-------- TEXTO PROPORCIONADO

CARTA APOSTÓLICA
SALVIFICI DOLORIS
DEL SUMO PONTÍFICE
JUAN PABLO II
A LOS OBISPOS, SACERDOTES,
FAMILIAS RELIGIOSAS
Y FIELES DE LA IGLESIA CATÓLICA
SOBRE EL SENTIDO CRISTIANO
DEL SUFRIMIENTO HUMANO
SALVIFICI DOLORIS
DEL SUMO PONTÍFICE
JUAN PABLO II
A LOS OBISPOS, SACERDOTES,
FAMILIAS RELIGIOSAS
Y FIELES DE LA IGLESIA CATÓLICA
SOBRE EL SENTIDO CRISTIANO
DEL SUFRIMIENTO HUMANO
IV
JESUCRISTO:
EL
SUFRIMIENTO VENCIDO POR EL AMOR
14. « Porque
tanto amó Dios al mundo, que le dio su unigénito Hijo, para que todo el que
crea en Él no perezca, sino que tenga la vida eterna ».(27) Estas palabras,
pronunciadas por Cristo en el coloquio con Nicodemo, nos introducen al centro
mismo de la acción salvífica de Dios. Ellas manifiestan también la
esencia misma de la soterología cristiana, es decir, de la teología de la
salvación. Salvación significa liberación del mal, y por ello está en estrecha
relación con el problema del sufrimiento. Según las palabras dirigidas a
Nicodemo, Dios da su Hijo al « mundo » para librar al hombre del mal, que lleva
en sí la definitiva y absoluta perspectiva del sufrimiento. Contemporáneamente,
la misma palabra « da » (« dio ») indica que esta liberación
debe ser realizada por el Hijo unigénito mediante su propio sufrimiento. Y en
ello se manifiesta el amor, el amor infinito, tanto de ese Hijo unigénito como
del Padre, que por eso « da » a su Hijo. Este es el amor hacia el hombre, el
amor por el « mundo »: el amor salvífico.
Nos
encontramos aquí —hay que darse cuenta claramente en nuestra reflexión común
sobre este problema— ante una dimensión completamente nueva de nuestro tema. Es
una dimensión diversa de la que determinaba y en cierto sentido encerraba la
búsqueda del significado del sufrimiento dentro de los límites de la justicia.
Esta es la dimensión de la redención, a la que en el Antiguo
Testamento ya parecían ser un preludio las palabras del justo Job, al menos
según la Vulgata: « Porque yo sé que mi Redentor vive, y al fin... yo veré a
Dios ».(28) Mientras hasta ahora nuestra consideración se ha concentrado ante
todo, y en cierto modo exclusivamente, en el sufrimiento en su múltiple
dimensión temporal, (como sucedía igualmente con los sufrimientos del justo
Job), las palabras antes citadas del coloquio de Jesús con Nicodemo se
refieren al sufrimiento en su sentido fundamental y definitivo. Dios
da su Hijo unigénito, para que el hombre « no muera »; y el significado del «
no muera » está precisado claramente en las palabras que siguen: « sino que
tenga la vida eterna ».

----------------

INSTRUCCIONES ::
1) Traduce al inglés esta oración de la carta Salvifici doloris: «Salvación significa liberación del mal, y por ello está en estrecha relación con el problema del sufrimiento».
2) Enumera todos los destinatarios a los que se dirige la carta Salvifici doloris según su encabezado.
3) Continúa la carta Salvifici doloris a partir de su última oración.

-------- REGISTROS LISTADOS

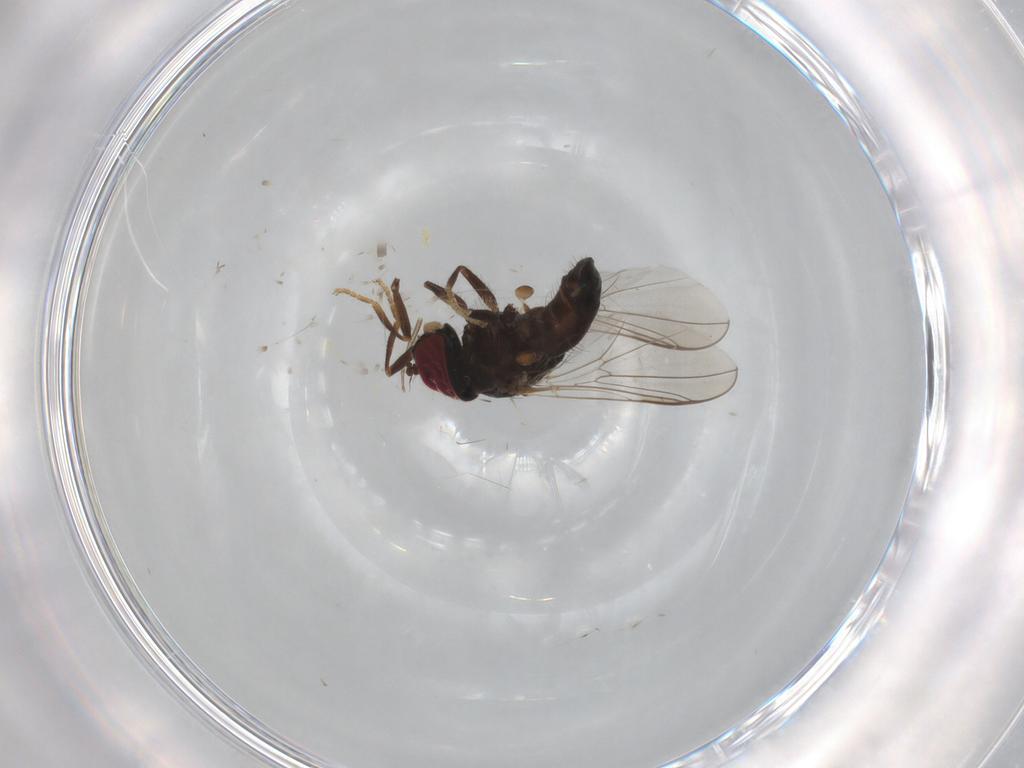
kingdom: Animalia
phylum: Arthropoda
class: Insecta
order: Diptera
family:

----------------
-------- REGISTROS LISTADOS

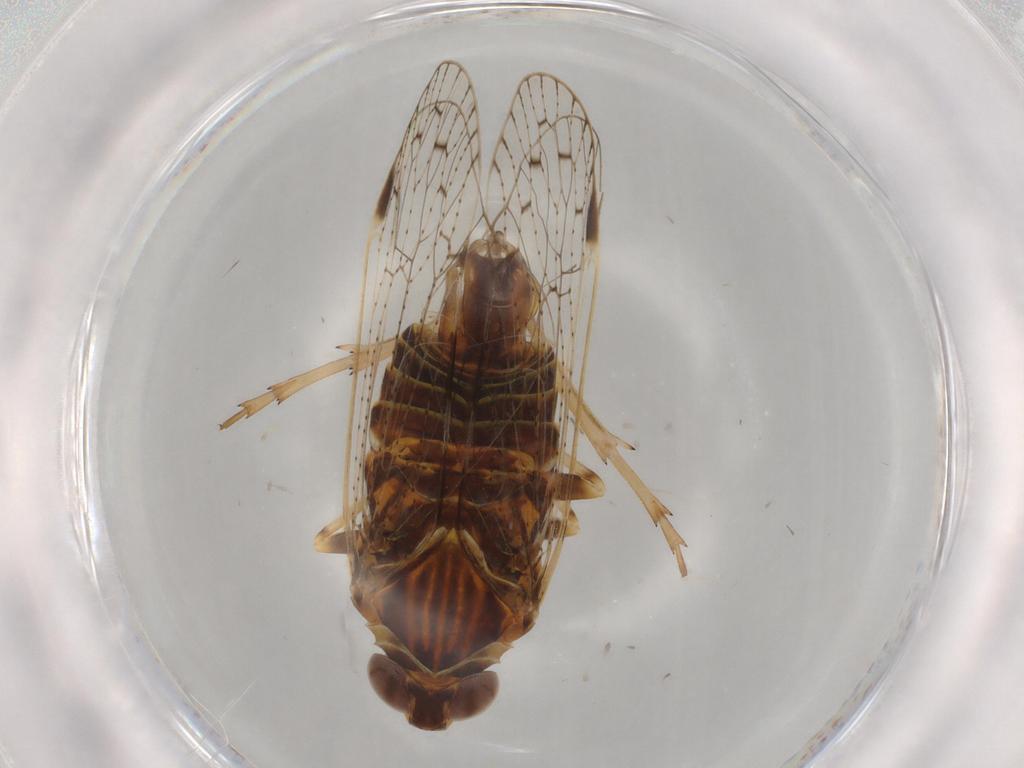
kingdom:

----------------
-------- REGISTROS LISTADOS

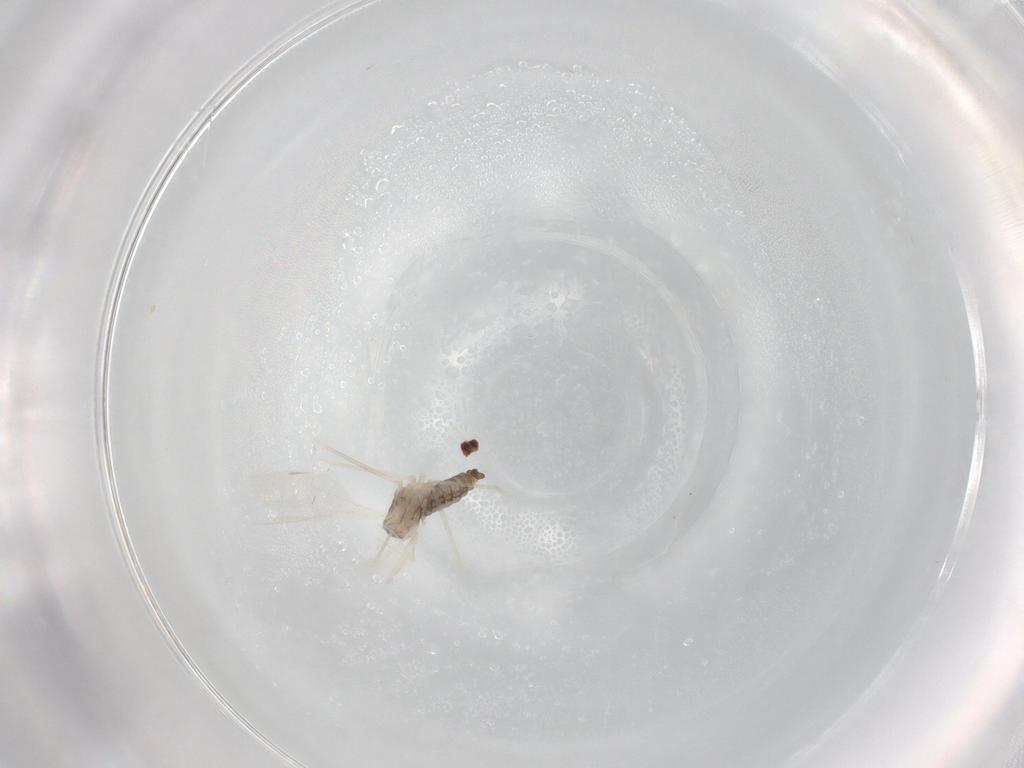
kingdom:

----------------

RESPUESTAS ::
1) Salvation means liberation from evil, and for that reason it is closely related to the problem of suffering.

2) Los obispos, los sacerdotes, las familias religiosas y los fieles de la Iglesia católica.

3)
El hombre «
muere », cuando pierde « la vida eterna ». Lo contrario de la salvación no es,
pues, solamente el sufrimiento temporal, cualquier sufrimiento, sino el
sufrimiento definitivo: la pérdida de la vida eterna, el ser rechazados por
Dios, la condenación. El Hijo unigénito ha sido dado a la humanidad para
proteger al hombre, ante todo, de este mal definitivo y del sufrimiento
definitivo. En su misión salvífica Él debe, por tanto, tocar el mal en
sus mismas raíces transcendentales, en las que éste se desarrolla en la
historia del hombre. Estas raíces transcendentales del mal están fijadas en el
pecado y en la muerte: en efecto, éstas se encuentran en la base de la pérdida
de la vida eterna. La misión del Hijo unigénito consiste en vencer el pecado
y la muerte. Él vence el pecado con su obediencia hasta la muerte, y
vence la muerte con su resurrección.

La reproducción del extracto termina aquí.